→ **Exercise description**:
Copy out each of the following lines that includes the word "Review".

→ **Entries shown**:
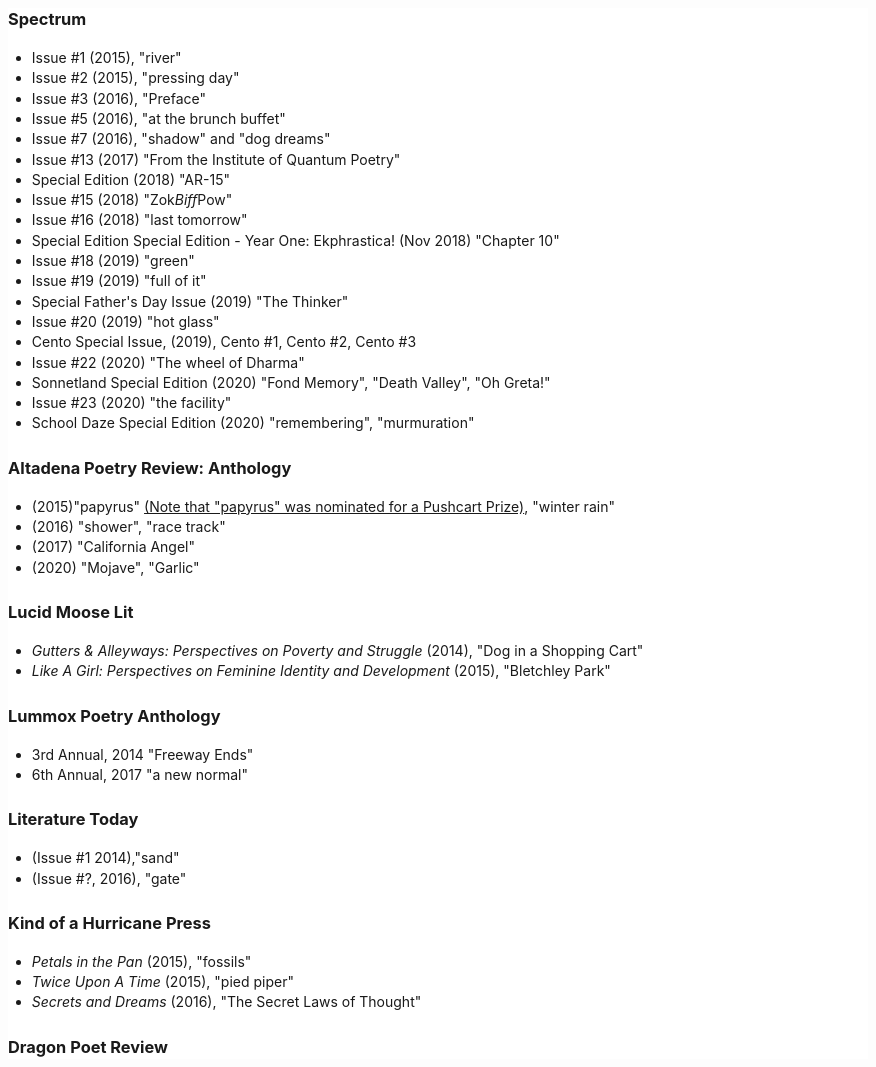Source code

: ###   Spectrum

*   Issue #1 (2015), "river"
*   Issue #2 (2015), "pressing day"
*   Issue #3 (2016), "Preface"
*   Issue #5 (2016), "at the brunch buffet"
*   Issue #7 (2016), "shadow" and "dog dreams"
*   Issue #13 (2017) "From the Institute of Quantum Poetry"
*   Special Edition (2018) "AR-15"
*   Issue #15 (2018) "Zok*Biff*Pow"
*   Issue #16 (2018) "last tomorrow"
*   Special Edition Special Edition - Year One: Ekphrastica! (Nov 2018) "Chapter 10"
*   Issue #18 (2019) "green"
* Issue #19 (2019) "full of it"
*   Special Father's Day Issue (2019) "The Thinker"
*   Issue #20 (2019) "hot glass"
*   Cento Special Issue, (2019), Cento #1, Cento #2, Cento #3
*   Issue #22 (2020) "The wheel of Dharma"
*   Sonnetland Special Edition (2020) "Fond Memory", "Death Valley", "Oh Greta!"
*   Issue #23 (2020) "the facility"
*   School Daze Special Edition (2020) "remembering", "murmuration"

###   Altadena Poetry Review: Anthology

*   (2015)"papyrus" <u>(Note that "papyrus" was nominated for a Pushcart Prize)</u>, "winter rain"
*   (2016) "shower", "race track"
*   (2017) "California Angel"
*   (2020) "Mojave", "Garlic"


###   Lucid Moose Lit
*   _Gutters & Alleyways: Perspectives on Poverty and Struggle_ (2014), "Dog in a Shopping Cart"
*   _Like A Girl: Perspectives on Feminine Identity and Development_ (2015), "Bletchley Park"

###  Lummox Poetry Anthology  

*   3rd Annual, 2014  "Freeway Ends"
*   6th Annual, 2017  "a new normal"

###   Literature Today 

*   (Issue #1 2014),"sand"
*   (Issue #?, 2016), "gate"

###   Kind of a Hurricane Press 

*   _Petals in the Pan_ (2015), "fossils"
*   _Twice Upon A Time_ (2015), "pied piper"
*   _Secrets and Dreams_ (2016), "The Secret Laws of Thought"


###   Dragon Poet Review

→ **Result of the exercise**:
###   Altadena Poetry Review: Anthology
###   Dragon Poet Review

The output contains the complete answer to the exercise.